Start of Block

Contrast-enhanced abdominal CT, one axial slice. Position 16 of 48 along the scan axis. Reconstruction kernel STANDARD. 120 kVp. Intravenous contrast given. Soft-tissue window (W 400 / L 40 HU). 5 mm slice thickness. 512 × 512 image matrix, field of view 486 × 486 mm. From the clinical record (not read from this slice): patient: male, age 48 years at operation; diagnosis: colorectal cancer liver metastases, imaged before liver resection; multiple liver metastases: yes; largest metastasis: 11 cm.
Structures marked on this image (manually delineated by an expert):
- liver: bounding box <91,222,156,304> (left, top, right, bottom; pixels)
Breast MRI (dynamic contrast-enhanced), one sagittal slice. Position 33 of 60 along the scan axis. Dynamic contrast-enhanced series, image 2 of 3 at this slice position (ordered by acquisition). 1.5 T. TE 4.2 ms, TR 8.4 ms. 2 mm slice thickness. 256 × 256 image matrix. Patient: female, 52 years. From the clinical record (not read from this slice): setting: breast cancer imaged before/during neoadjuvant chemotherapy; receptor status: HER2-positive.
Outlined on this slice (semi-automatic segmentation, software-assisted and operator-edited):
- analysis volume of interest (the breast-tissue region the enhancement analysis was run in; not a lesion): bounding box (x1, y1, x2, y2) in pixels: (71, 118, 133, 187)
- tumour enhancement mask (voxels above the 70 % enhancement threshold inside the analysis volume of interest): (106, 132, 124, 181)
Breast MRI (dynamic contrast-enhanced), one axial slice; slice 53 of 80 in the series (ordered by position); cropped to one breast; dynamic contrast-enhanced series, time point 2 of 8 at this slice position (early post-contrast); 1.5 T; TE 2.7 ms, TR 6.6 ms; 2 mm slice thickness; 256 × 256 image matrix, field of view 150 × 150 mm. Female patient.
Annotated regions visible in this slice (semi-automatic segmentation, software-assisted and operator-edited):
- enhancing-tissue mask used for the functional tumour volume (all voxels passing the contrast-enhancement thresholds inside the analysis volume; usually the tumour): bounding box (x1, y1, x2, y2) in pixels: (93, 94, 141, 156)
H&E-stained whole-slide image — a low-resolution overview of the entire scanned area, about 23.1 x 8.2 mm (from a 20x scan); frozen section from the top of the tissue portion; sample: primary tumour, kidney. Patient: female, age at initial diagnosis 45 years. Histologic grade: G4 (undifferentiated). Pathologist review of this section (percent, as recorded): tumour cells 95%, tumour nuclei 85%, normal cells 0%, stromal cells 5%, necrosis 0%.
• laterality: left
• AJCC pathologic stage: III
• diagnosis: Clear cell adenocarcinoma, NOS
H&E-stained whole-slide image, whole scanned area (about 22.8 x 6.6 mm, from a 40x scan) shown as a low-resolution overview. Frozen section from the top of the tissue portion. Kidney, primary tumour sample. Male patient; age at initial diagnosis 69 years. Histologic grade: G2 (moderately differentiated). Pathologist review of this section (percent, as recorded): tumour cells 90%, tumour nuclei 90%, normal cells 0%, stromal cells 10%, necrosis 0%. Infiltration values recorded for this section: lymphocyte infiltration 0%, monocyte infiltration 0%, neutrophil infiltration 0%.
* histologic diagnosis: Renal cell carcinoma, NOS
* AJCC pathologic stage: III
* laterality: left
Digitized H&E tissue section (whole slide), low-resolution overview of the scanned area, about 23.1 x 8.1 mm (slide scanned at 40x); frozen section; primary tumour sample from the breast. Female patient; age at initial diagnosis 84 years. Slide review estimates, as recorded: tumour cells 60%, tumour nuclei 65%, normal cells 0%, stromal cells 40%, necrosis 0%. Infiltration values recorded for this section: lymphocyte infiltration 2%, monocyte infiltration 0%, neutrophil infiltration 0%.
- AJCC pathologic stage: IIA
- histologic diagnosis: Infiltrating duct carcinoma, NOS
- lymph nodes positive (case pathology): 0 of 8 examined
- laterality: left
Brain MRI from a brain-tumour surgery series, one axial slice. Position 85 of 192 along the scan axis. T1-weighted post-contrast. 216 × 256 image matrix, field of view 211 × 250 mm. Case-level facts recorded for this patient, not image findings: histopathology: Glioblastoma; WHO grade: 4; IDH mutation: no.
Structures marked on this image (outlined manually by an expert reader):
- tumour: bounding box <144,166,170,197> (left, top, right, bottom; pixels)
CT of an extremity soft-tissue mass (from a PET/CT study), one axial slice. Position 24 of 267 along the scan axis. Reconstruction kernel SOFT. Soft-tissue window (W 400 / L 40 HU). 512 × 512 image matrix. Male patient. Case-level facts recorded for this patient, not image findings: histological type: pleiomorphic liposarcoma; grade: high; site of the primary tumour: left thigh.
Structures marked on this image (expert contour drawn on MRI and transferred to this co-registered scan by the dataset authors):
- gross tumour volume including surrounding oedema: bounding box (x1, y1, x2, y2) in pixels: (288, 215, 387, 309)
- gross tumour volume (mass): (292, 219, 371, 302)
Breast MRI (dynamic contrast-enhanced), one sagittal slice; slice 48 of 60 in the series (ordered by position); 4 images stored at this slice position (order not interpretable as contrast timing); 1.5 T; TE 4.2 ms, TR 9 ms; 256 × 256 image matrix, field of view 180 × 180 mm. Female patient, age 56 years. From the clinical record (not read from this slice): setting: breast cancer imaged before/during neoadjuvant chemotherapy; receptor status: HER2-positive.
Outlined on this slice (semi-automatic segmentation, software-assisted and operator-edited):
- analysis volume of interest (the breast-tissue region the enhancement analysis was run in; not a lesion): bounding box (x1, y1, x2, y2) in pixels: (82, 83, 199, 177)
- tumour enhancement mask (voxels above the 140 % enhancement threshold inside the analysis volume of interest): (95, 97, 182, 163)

End of Block

**Exercise goal:** Using the listing, filter for "facts" and return the matching lines.

**Output:**
Brain MRI from a brain-tumour surgery series, one axial slice. Position 85 of 192 along the scan axis. T1-weighted post-contrast. 216 × 256 image matrix, field of view 211 × 250 mm. Case-level facts recorded for this patient, not image findings: histopathology: Glioblastoma; WHO grade: 4; IDH mutation: no.
CT of an extremity soft-tissue mass (from a PET/CT study), one axial slice. Position 24 of 267 along the scan axis. Reconstruction kernel SOFT. Soft-tissue window (W 400 / L 40 HU). 512 × 512 image matrix. Male patient. Case-level facts recorded for this patient, not image findings: histological type: pleiomorphic liposarcoma; grade: high; site of the primary tumour: left thigh.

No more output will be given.